«Стойкий принцип» идет в два дня, и смотреть обязательно надо обе его части. Именно вторая из них открывает подлинный смысл этого спектакля, который лишь на очень поверхностный взгляд топчется в предбаннике васильевского ученичества
Знаю: я смертельно болен.
С каждым словом, с каждым вздохом…
Кальдерон. «Стойкий принц»
Больше всего люблю как зритель, когда мне — по мосточкам — помогают строить некий метакомпилятор, додумывать вместе с автором идею, вроде бы растворенную в воздухе, но не явленную буквально. Все части порознь вполне понятны, да и содержание каждой выглядит прозрачным, но вместе вдруг создается новое качество, пока еще не названный смысл. Ведет свою «васильевскую» партию Игорь Яцко, выходя в конце первой части на чистоту, упертость звука, утвердительную эту, аффирмативную интонацию, которую и сам мастер вполне может одобрить. Вот они и восточные танцы (порой сплавленные с бразильской капоэйрой), из которых добывается живая энергия слов — поклон тому же Анатолию Васильеву, да и нынешней Понтедере Марио Бьяджини и Томаса Ричардса.

***

Задание A: Переведите на английский предложение из исходного текста: «Все части порознь вполне понятны, да и содержание каждой выглядит прозрачным, но вместе вдруг создается новое качество, пока еще не названный смысл».
Задание B: Перепишите фрагмент исходного текста от «Больше всего люблю» до «и Томаса Ричардса.», заменив «зритель» на «критик».

Список данных:
***

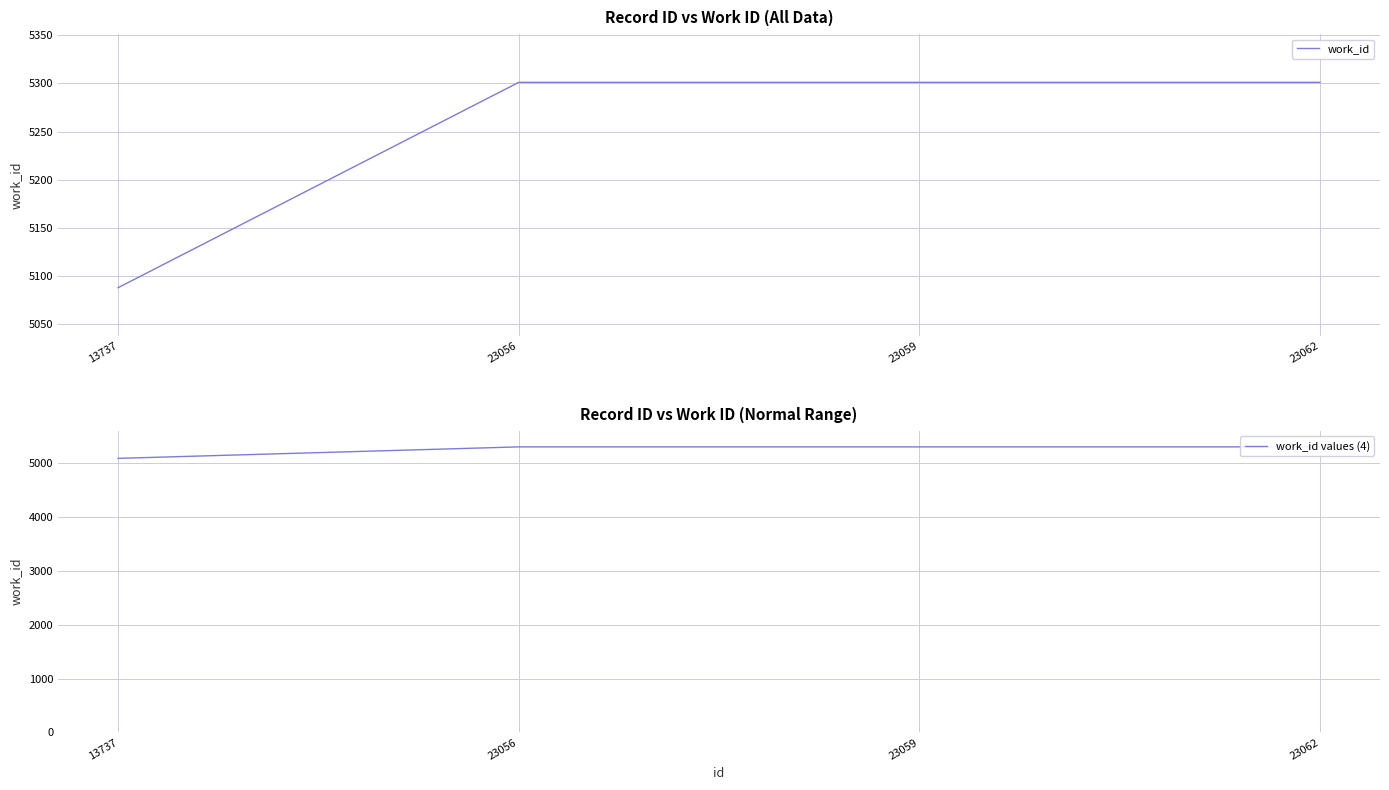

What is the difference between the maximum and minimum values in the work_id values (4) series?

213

***

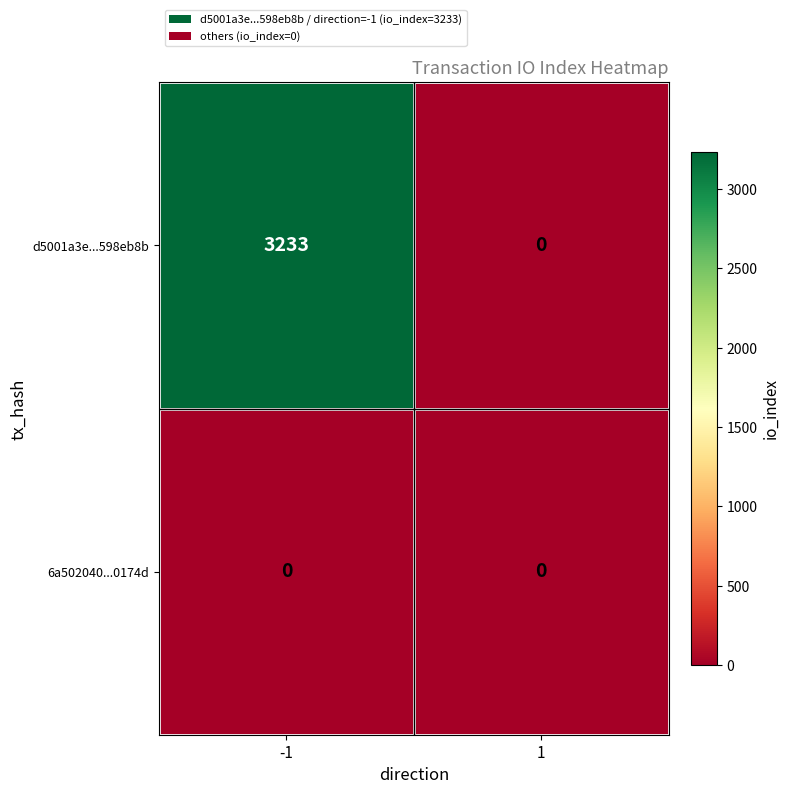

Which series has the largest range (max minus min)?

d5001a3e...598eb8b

***

Решение задания A: All the parts are quite clear on their own, and the content of each looks transparent, yet together a new quality suddenly arises, a meaning not yet named.

Решение задания B:
Больше всего люблю как критик, когда мне — по мосточкам — помогают строить некий метакомпилятор, додумывать вместе с автором идею, вроде бы растворенную в воздухе, но не явленную буквально. Все части порознь вполне понятны, да и содержание каждой выглядит прозрачным, но вместе вдруг создается новое качество, пока еще не названный смысл. Ведет свою «васильевскую» партию Игорь Яцко, выходя в конце первой части на чистоту, упертость звука, утвердительную эту, аффирмативную интонацию, которую и сам мастер вполне может одобрить. Вот они и восточные танцы (порой сплавленные с бразильской капоэйрой), из которых добывается живая энергия слов — поклон тому же Анатолию Васильеву, да и нынешней Понтедере Марио Бьяджини и Томаса Ричардса.